La acción decidida del personal diplomático bajo el mando de Martínez Corbalá salvó muchas vidas en aquellas horrendas jornadas del septiembre chileno, del mismo modo en que sucedió con otros asilos, traía no sólo a los salvados, sino para los mexicanos, sangre nueva, canciones, bailes, libros y rostros que habrían de contribuir a labrar el rostro del fin de siglo mexicano. El CIDE y La FLACSO, por ejemplo, recibieron nuevas voces de diálogo. A diferencia de otros exilios, el chileno mantuvo una vigorosa militancia y tuvo siempre en mente el retorno, cuando la democracia volvió, algunos retornaron a casa, tal vez en mayor proporción que otros casos, pero habían dejado su legado en las letras y en el arte, en la academia y en la convivencia. A partir de entonces, como nunca antes en la historia, Chile y México compartieron lazos de hermandad que se prolongan hasta nuestros días. Hace unos días fueron entregados en el Museo de la Memoria y de los Derechos Humanos de Santiago, los archivos del exilio chileno que con celo y afecto resguardó la UAM, fue a tiempo, don Gonzalo estuvo en vida para ver cerrarse el ciclo de su labor.

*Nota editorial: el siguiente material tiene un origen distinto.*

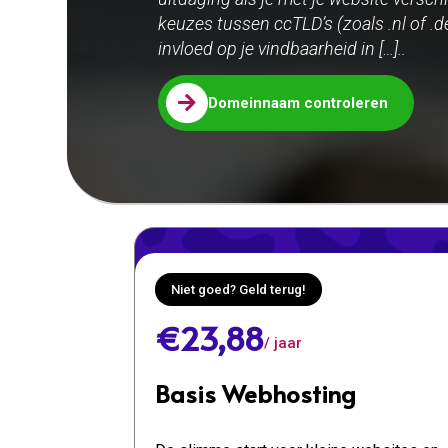
keuzes tussen ccTLD’s (zoals .nl of 
invloed op je vindbaarheid in […]..

Domeinnaam controleren
Niet goed? Geld terug!
€23,88
/ jaar
Basis Webhosting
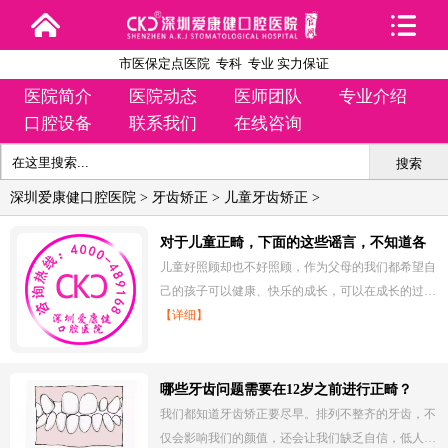
市医保定点医院 专科 专业 实力保证
医院简介
医院动态
医师团队
专业介绍
口腔设备
联系我们
在线咨询
搜索
深圳爱康健口腔医院
>
牙齿矫正
>
儿童牙齿矫正
>
对于儿童正畸，下面的这些谣言，不知道各
位相信了没有？
儿童好照顾却也不好照顾，作为父母的我们都希望自
己的孩子可以健康、快乐的成长，可以在成长的过…
【详细】
哪些牙齿问题需要在12岁之前进行正畸？
我们都知道牙齿矫正要尽早。排列不整齐的牙齿，不
仅会影响我们的颜值，还会让我们缺乏自信，低人…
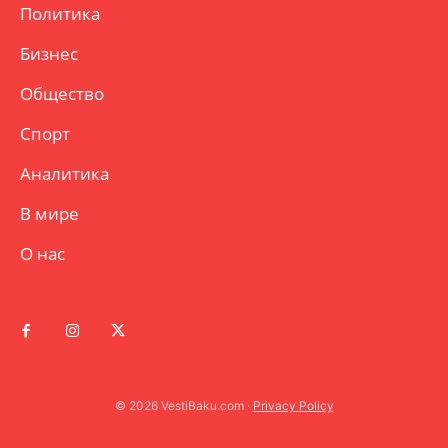
Политика
Бизнес
Общество
Спорт
Аналитика
В мире
О нас
© 2026 VestiBaku.com ·
Privacy Policy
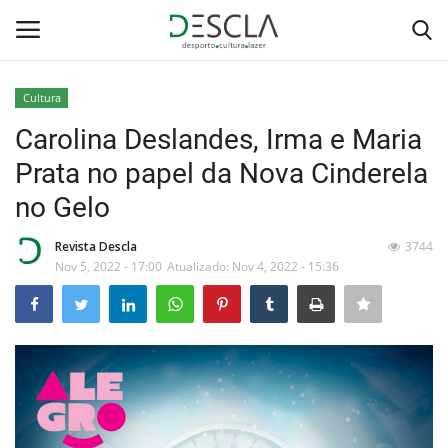
Cultura
Login
Registar
Carolina Deslandes, Irma e Maria
Prata no papel da Nova Cinderela
Home
no Gelo
...by Descla
Revista Descla
3744
Nov 5, 2022 - 17:00
Atualizado: Nov 4, 2022 - 15:36
Desporto
Contactos
Sobre Nós
Educação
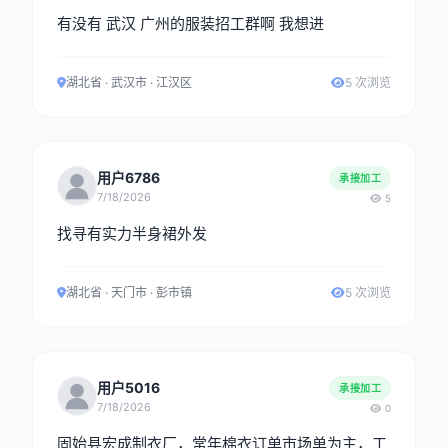
有没有 武汉 广州的服装招工群啊 我想进
湖北省 · 武汉市 · 江汉区
5 次浏览
用户6786
承接加工
7/18/2026
5
找寻有实力半身裙外发
湖北省 · 天门市 · 彭市镇
5 次浏览
用户5016
承接加工
7/18/2026
0
固始县宏成制衣厂，常年棉衣订单市场单为主，工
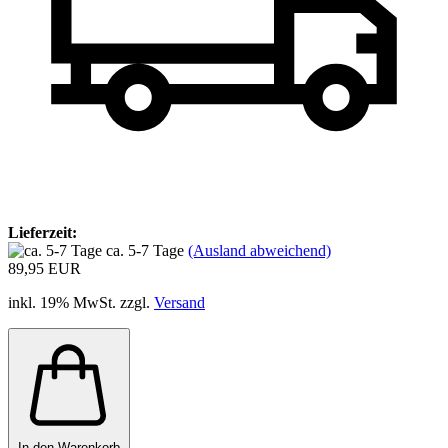
Lieferzeit:
ca. 5-7 Tage
(Ausland abweichend)
89,95 EUR
inkl. 19% MwSt. zzgl.
Versand
In den Warenkorb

Hace poco se publicaron las cartas de los asilados políticos, no faltaron razones a don Gonzalo para saber que la gratitud siempre tocó su puerta.

Los mexicanos aprendimos de aquellos que llegaron, no sólo el arte de la empanada, o el sabor de los vinos latinoamericanos, sino el poder de la resistencia, la fuerza del espíritu que no podía ser sometido y eso nos lo trajo desde el sur el valor de un mexicano que supo cumplir las órdenes de su gobierno, en un momento privilegiado en que el discurso interior se fortalecía con el discurso exterior y juntos dieron la imagen de un país abierto, que hacía honor a sus compromisos internacionales y a la fuerza inaudita de sus convicciones.

El tiempo ha pasado, todos reconocemos la voz de Violeta Parra, otros seguimos oyendo los viejos discos de Víctor Jara y recurrimos a un antiguo ejemplar de García Márquez, para evocar a la aventura de Miguel Littín, clandestino en Chile. Y algo nos ha quedado, a mí, en lo diminuto, amistades inolvidables y más que cercanas. A otros la enseñanza, la solidaridad y a todos, el ejemplo. Son las cosas que, de verdad, nos hacen sentir orgullosos.

Un avión surca el cielo de los Andes, de pronto la voz del piloto anuncia que han abandonado el espacio aéreo chileno, algunos lloran, otros cantan, todos se sienten a salvo, alguien le da al embajador Martínez Corbalá una bandera de México y, entonces, sin previo aviso, sin mayor ceremonia que el sentimiento de fraternidad y emoción, da el grito que no pudo ser en la sede diplomática, juntos, por primera vez chilenos y mexicanos gritan ¡Viva!, se dan cuenta, por un lado de que eso es, precisamente, lo que están celebrando, la vida y, por el otro, se han dado cuenta de lo que significa que un mexicano ponga el grito en el cielo.